Barker coasted in at the back of an eight second split in the peloton but with almost two minutes advantage going into the final stage, the Welsh Olympic champion’s final margin of victory was a comfortable 1m47s.
Second overall was Alexandra Nessman (Team Crescent DARE), her podium finish founded on a battling ride to second on Mount Leinster.
Third overall was Natalie Grinczer (Team WNT), a single second behind Nessmar at the conclusion of six stages and over 400km of racing.
The British national team controlled the pace on the run in to Kilkenny at the end of 85 km with the pink An Post leader’s jersey of Barker prominent on the front as they chased down an early group of three riders.
Noumié Abgrall (Team Breizh) had forged ahead after Inistioge at the halfway point and she was joined by Dutch riders Angelique Wammes Bouman (WV Breda) and Femke Geeris (Maaslandster Veris CCN).

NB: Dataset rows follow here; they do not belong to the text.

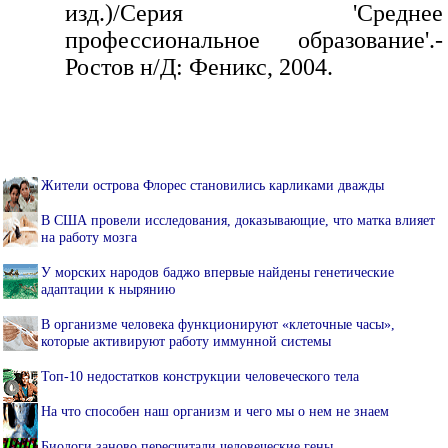
изд.)/Серия 'Среднее
профессиональное образование'.-
Ростов н/Д: Феникс, 2004.
Жители острова Флорес становились карликами дважды
В США провели исследования, доказывающие, что матка влияет
на работу мозга
У морских народов баджо впервые найдены генетические
адаптации к нырянию
В организме человека функционируют «клеточные часы»,
которые активируют работу иммунной системы
Топ-10 недостатков конструкции человеческого тела
На что способен наш организм и чего мы о нем не знаем
Биологи заново пересчитали человеческие гены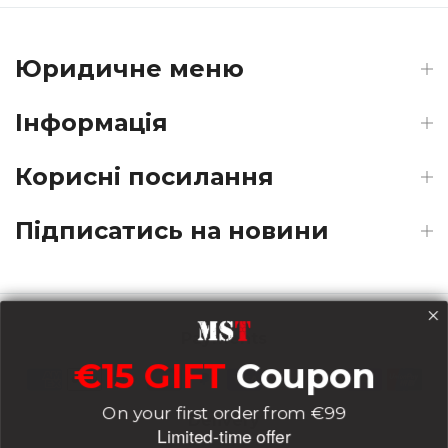
Юридичне меню
Інформація
Корисні посилання
Підписатись на новини
Payments
€15 GIFT
Coupon
On your first order from €99
Delivery
Limited-time offer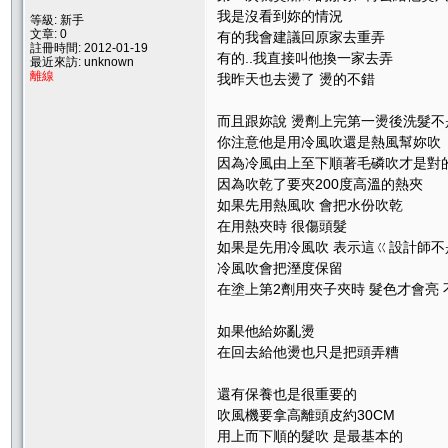
我是沒看到妳的情況
等級: 新手
文章: 0
有的我會建議回原家去重弄
註冊時間: 2012-01-19
有的..我直接叫他換一家去弄
最近來訪: unknown
離線
我昨天也去燙了 燙的不錯
而且跟妳說 燙劑上完第一燙後洗髮不
你注意他是用冷風吹還是熱風幫妳吹
因為冷風由上至下順著毛磷吹才是對
因為吹乾了要夾200度高溫的熱夾
如果先用熱風吹 會把水份吹乾
在用熱夾時 很傷頭髮
如果是先用冷風吹 表示這ㄍ設計師不
冷風吹會把溼度保留
在塗上第2劑用夾子夾時 髮色才會亮 
如果他給妳亂燙
在回去給他燙也只是把頭弄糟
還有保養也是很重要的
吹風機要拿高離頭皮約30CM
用上而下順的髮吹 是最基本的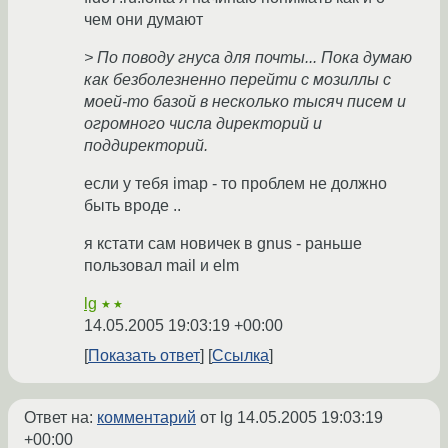
чем они думают
> По поводу гнуса для почты... Пока думаю
как безболезненно перейти с мозиллы с
моей-то базой в несколько тысяч писем и
огромного числа директорий и
поддиректорий.
если у тебя imap - то проблем не должно
быть вроде ..
я кстати сам новичек в gnus - раньше
пользовал mail и elm
lg
★★
14.05.2005 19:03:19 +00:00
Показать ответ
Ссылка
Ответ на:
комментарий
от lg
14.05.2005 19:03:19
+00:00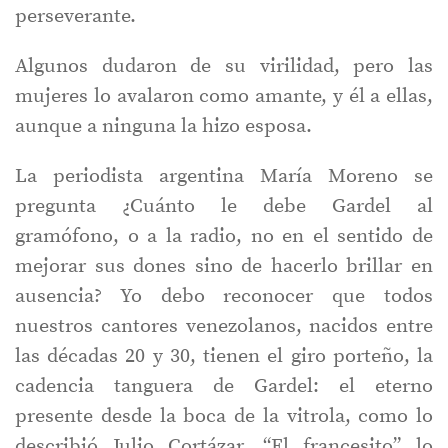
perseverante.
Algunos dudaron de su virilidad, pero las
mujeres lo avalaron como amante, y él a ellas,
aunque a ninguna la hizo esposa.
La periodista argentina María Moreno se
pregunta ¿Cuánto le debe Gardel al
gramófono, o a la radio, no en el sentido de
mejorar sus dones sino de hacerlo brillar en
ausencia? Yo debo reconocer que todos
nuestros cantores venezolanos, nacidos entre
las décadas 20 y 30, tienen el giro porteño, la
cadencia tanguera de Gardel: el eterno
presente desde la boca de la vitrola, como lo
describió Julio Cortázar. “El francesito” lo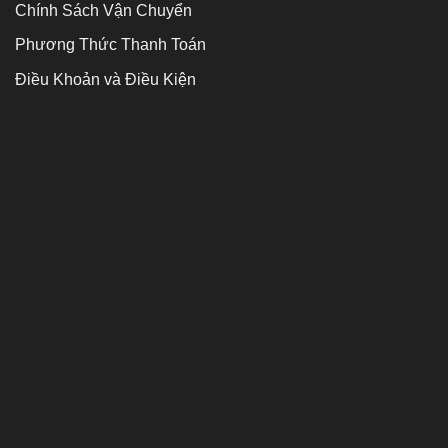
Chính Sách Vận Chuyển
Phương Thức Thanh Toán
Điều Khoản và Điều Kiện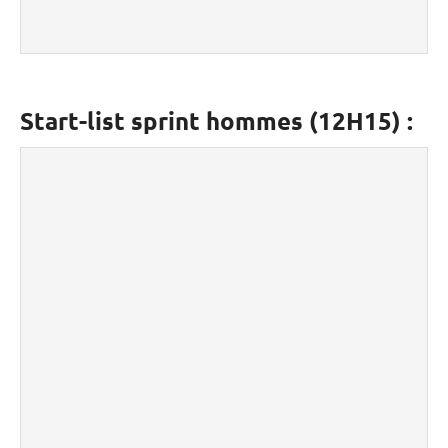
Start-list sprint hommes (12H15) :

The trio opened up a maximum advantage of 1m22s before the Great Britain line-up, with the assistance of Lydia Boylan’s WNT team among others.
With a number of riders coming back to the lead group inside the final 20km following the inevitable splits on Inistioge, the increased impetus of the larger group carried the peloton across to the three leaders with just over 10km to go.

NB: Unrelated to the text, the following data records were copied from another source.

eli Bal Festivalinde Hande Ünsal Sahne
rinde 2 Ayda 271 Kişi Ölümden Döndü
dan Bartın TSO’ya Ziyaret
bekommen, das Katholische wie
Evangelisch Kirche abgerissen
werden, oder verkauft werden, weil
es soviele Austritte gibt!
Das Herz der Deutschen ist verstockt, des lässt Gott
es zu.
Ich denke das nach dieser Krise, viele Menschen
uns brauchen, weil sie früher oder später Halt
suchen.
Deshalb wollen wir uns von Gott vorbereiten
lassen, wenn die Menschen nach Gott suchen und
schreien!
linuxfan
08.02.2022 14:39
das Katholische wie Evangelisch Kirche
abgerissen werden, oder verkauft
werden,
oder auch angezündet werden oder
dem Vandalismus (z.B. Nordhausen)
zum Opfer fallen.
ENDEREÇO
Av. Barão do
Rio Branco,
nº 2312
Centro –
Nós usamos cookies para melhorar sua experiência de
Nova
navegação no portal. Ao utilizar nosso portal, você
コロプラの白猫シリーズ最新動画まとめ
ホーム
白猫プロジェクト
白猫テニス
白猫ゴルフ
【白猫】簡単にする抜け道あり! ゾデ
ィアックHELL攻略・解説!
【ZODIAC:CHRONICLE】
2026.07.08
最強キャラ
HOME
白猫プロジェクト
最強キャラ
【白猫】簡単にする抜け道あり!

The scene was set for a bunch finish as the riders raced through the heart of Kilkenny and up the Medieval Mile. The heavens opened within minutes of the final sprint and through the gloom emerged Barnes at the head of the pack to back up her stage two success in Castlecomer.
Behind her, and at the tail of the field, Barker acknowledged the large crowd in front of Kilkenny Castle as she made it mission accomplished on a potentially treacherous final stage.

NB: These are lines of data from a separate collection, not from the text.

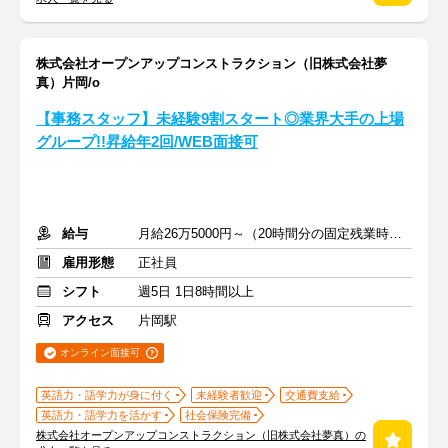
株式会社オープンアップコンストラクション（旧株式会社夢
真）片岡/o
【事務スタッフ】未経験9割スタート◎業界大手の上場
グループ!!昇給年2回/WEB面接可
給与
月給26万5000円～（20時間分の固定残業時間代を含む）
雇用形態
正社員
シフト
週5日 1日8時間以上
アクセス
片岡駅
オンライン面接可
英語力・語学力が身に付く
未経験者歓迎
交通費支給
英語力・語学力を活かす
社会保険完備
株式会社オープンアップコンストラクション（旧株式会社夢真）の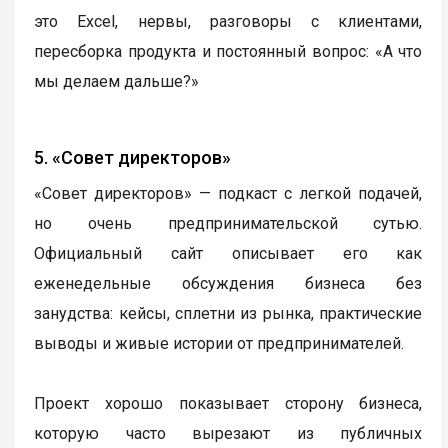
это Excel, нервы, разговоры с клиентами,
пересборка продукта и постоянный вопрос: «А что
мы делаем дальше?»
5. «Совет директоров»
«Совет директоров» — подкаст с легкой подачей,
но очень предпринимательской сутью.
Официальный сайт описывает его как
еженедельные обсуждения бизнеса без
занудства: кейсы, сплетни из рынка, практические
выводы и живые истории от предпринимателей.
Проект хорошо показывает сторону бизнеса,
которую часто вырезают из публичных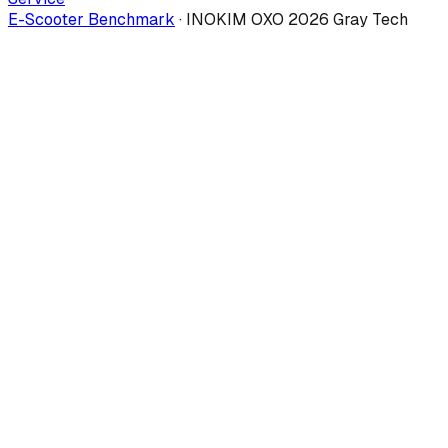
E-Scooter Benchmark
·
INOKIM OXO 2026 Gray Tech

Earlier Barker had led the field over the final IVCA Wicklow 200 Queen of the Hills climb to confirm her victory in the climber’s classification.
“We were looking to look after the jerseys we already had so a stage win was a pretty big bonus from that,” said Barker afterwards.
“I lost a jersey to Alice which I’m a little bit gutted about,” she joked, “but to keep it in the team is pretty good.
“The race has been really, really well organised and it’s just made it quite a nice, easy race to be at, I suppose. The weather’s been pretty good.
“Today was a little bit grim in the last 20-30km and right at the start but I can’t complain really. We expected it to be like that all week so we’ve got quite lucky.
“It was always the plan to try and work in the last 10k and it just so happened that there was something that we really did need to chase down.
“It was more about making sure that nothing else went off and that there was nobody that had fresh legs who could get off the front and get a gap in the last 10k.”
Mel Lowther made it three jersey classification wins for Team GB as she scooped the Womens Cycling Ireland Young Rider Classification and Team GB were the top team, along with the tireless help of Becky Raybould.
Eve McCrystal (Garda CC) was safely in the main bunch and rubber-stamped her week-long lead in the Kilkenny County Council Best Irish rider classification with 11th on the stage and a career-best fifth overall.
The day concluded with a presentation to Aileen Mooney of An Post to mark the conclusion of the national postal carrier’s seven-year association with race.